Spoiler-Free Reviews: AN TAIBHSE (THE GHOST) and BROKEN BIRD (Pigeon Shrine FrightFest)

August 29, 2024

Written by Joseph Perry

Joseph Perry is the Film Festival Editor for Horror Fuel; all film festival related queries and announcements should be sent to him at josephperry@gmail.com. He is a contributing writer for the "Phantom of the Movies VideoScope" and “Drive-In Asylum” print magazines and the websites Gruesome Magazine, Diabolique Magazine, The Scariest Things, B&S About Movies, and When It Was Cool. He is a co-host of the "Uphill Both Ways" pop culture nostalgia podcast and also writes for its website. Joseph occasionally proudly co-writes articles with his son Cohen Perry, who is a film critic in his own right. A former northern Californian and Oregonian, Joseph has been teaching, writing, and living in South Korea since 2008.

AN TAIBHSE (THE GHOST)

Writer/director John Farrelly’s excellent Irish chiller An Taibhse (The Ghost; 2024) — the first horror film in the Irish language — has echoes of The Shining and classic haunted house stories in its tale of Éamon Finegan (Tom Kerrisk) and his daughter Máire (Livvy Hill), who have been hired on as maintenance workers for a large mansion in need of repair.
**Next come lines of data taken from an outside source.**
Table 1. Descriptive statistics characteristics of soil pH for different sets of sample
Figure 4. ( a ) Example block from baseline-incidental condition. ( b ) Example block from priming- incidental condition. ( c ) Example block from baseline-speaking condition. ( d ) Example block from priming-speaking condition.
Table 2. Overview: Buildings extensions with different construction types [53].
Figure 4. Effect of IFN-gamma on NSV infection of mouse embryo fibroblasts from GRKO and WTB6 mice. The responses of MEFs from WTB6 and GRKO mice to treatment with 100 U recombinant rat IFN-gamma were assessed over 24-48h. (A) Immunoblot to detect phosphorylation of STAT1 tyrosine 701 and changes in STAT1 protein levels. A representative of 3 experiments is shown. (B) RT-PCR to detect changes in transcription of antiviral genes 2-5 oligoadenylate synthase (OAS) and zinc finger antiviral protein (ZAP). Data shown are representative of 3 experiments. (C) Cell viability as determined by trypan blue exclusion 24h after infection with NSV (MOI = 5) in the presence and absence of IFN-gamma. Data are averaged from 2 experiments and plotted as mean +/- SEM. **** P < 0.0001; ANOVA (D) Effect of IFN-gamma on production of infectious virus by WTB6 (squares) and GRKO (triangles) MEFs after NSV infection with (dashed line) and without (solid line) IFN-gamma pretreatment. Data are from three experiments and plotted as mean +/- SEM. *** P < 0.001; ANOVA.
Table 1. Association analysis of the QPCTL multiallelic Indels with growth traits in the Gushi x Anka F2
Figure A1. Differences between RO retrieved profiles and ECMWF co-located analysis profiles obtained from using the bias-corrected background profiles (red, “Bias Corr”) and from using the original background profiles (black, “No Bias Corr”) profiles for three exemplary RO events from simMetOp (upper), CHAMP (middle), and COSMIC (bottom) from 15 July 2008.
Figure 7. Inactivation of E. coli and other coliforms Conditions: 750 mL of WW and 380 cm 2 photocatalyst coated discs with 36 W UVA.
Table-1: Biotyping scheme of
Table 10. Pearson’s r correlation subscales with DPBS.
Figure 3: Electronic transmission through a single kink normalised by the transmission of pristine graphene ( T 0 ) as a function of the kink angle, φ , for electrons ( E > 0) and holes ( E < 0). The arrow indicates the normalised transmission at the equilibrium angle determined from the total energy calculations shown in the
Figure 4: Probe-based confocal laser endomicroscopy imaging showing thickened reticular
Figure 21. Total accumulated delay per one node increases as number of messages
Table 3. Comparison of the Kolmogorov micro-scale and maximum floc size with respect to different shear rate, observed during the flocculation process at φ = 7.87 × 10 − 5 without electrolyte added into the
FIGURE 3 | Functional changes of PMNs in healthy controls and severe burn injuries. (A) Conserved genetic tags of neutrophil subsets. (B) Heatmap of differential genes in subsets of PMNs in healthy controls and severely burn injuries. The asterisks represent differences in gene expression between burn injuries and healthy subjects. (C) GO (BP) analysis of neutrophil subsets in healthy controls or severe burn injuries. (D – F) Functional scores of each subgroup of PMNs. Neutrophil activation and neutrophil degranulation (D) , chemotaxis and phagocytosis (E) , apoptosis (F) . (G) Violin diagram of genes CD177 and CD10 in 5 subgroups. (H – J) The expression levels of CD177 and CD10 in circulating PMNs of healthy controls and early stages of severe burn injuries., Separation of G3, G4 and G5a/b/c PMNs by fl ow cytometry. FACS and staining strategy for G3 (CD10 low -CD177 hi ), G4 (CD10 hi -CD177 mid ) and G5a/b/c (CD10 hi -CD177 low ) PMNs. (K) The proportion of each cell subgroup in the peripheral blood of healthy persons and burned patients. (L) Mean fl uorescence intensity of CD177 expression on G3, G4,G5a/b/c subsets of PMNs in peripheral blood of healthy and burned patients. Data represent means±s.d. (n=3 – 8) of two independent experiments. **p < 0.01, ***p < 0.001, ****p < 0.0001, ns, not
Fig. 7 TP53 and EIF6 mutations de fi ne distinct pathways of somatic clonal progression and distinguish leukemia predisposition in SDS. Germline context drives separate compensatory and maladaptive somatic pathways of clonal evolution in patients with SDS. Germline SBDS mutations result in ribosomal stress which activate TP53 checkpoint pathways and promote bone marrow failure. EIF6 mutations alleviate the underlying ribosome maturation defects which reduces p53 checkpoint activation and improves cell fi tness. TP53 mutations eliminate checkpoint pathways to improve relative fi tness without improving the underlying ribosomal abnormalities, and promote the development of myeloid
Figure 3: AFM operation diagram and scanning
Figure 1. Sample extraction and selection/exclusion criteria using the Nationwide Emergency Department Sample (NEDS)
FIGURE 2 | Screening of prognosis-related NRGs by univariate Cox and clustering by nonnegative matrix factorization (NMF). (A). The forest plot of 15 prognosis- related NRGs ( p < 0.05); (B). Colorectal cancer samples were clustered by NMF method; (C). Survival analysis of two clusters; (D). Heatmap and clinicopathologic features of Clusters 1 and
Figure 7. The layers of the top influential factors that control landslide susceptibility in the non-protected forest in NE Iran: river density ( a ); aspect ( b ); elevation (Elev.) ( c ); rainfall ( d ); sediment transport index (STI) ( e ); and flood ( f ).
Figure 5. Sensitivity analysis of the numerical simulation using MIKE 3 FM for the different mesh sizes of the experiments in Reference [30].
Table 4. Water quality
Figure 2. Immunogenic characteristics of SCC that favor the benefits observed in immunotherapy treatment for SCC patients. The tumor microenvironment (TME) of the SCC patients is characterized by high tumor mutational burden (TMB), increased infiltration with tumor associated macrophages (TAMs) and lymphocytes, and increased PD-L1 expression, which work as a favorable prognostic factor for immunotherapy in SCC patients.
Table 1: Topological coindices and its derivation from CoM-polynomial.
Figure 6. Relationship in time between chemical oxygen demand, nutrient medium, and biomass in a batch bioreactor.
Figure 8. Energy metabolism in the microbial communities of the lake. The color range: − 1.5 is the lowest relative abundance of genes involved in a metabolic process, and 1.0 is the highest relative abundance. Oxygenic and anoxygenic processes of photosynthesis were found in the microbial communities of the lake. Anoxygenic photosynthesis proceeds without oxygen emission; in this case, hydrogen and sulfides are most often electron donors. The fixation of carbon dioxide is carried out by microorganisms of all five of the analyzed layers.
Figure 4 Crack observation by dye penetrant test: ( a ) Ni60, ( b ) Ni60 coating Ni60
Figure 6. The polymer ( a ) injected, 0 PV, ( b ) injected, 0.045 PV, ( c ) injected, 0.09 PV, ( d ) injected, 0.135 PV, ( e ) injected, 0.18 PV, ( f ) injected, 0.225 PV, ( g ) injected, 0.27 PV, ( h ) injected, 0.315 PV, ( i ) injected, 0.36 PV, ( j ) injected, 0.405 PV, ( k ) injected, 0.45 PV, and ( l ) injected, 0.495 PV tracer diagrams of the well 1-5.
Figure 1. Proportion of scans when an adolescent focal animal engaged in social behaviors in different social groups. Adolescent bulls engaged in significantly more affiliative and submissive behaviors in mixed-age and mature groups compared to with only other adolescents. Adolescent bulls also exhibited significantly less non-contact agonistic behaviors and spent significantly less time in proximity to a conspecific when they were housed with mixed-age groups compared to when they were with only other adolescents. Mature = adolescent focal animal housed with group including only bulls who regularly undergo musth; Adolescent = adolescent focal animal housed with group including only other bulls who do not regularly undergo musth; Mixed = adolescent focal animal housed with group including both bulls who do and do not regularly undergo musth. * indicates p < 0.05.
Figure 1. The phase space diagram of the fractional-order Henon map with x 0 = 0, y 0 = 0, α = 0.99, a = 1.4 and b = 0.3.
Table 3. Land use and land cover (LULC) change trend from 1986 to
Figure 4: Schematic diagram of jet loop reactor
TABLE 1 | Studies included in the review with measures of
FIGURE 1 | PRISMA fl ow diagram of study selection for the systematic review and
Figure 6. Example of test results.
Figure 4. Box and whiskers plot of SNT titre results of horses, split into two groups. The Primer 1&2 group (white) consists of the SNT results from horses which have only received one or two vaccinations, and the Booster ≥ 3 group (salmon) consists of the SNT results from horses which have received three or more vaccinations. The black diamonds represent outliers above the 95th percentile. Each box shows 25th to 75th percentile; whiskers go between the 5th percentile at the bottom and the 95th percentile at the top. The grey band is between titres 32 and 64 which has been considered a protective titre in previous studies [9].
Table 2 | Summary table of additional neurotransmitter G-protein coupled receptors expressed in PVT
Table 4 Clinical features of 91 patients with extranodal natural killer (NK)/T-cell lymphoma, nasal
The proceedings take place during a great famine in the winter of 1852, and the pair will be the only people there for most of the winter. Máire believes that a ghost haunted her at their previous home, and it seems that it has either followed her or that she has new specters with which to deal. Éamon injures himself and turns to the bottle, becoming increasingly unhinged. Coollattin House, County Wicklow, which has been uninhabited for 25 years, makes for a superbly eerie setting, and cinematographers Farrelly and Ross Power maximize the atmosphere of the building and its surroundings wonderfully. A two-hander for the most part, An Taibhse boasts superb performances from Hill and Kerrisk, with a solid supporting turn from Anthony Murphy as the property’s land steward. Farrelly builds suspense in quintessential ghost story fashion, leading to a mind-boggling, eye-popping climax. If you think there’s nothing creepy anymore about characters living in the past wandering through a dark, cold house in disrepair by candlelight, the dread-drenched An Taibhse is here to prove you wrong. 

BROKEN BIRD

Sybil (Rebecca Calder), the main character of director Joanne Mitchell’s Broken Bird (U.K., 2024) is an assistant undertaker who favors the fashion of silent movie stars and both presents and provokes at open mic poetry readings. When her romantic interest in museum worker Mark (Jay Taylor) hits a snag, her already fragile psychological state worsens. Also of great importance are the subplots involving grieving, often drunk police officer Emma (Sacharissa Claxton), whose child has gone missing, and funeral home owner James Fleet, who mysteriously keeps one of the business’s cold rooms locked up from Sybil. Calder gives an outstanding, nuanced performance as a highly disturbed individual who finds the dead better comfort than the living. Mitchell — who also wrote the screenplay, with Dominic Brunt and Tracey Sheals receiving “story by” credits — unveils the secrets and mysteries of Broken Bird in path-of-breadcrumbs style, building toward a truly macabre set piece for the finale. It’s a terrific feature film debut for Mitchell, who helms with aplomb. 

 

Broken Bird opened this year’s Pigeon Shrine FrightFest and will be coming to UK cinemas 30th August.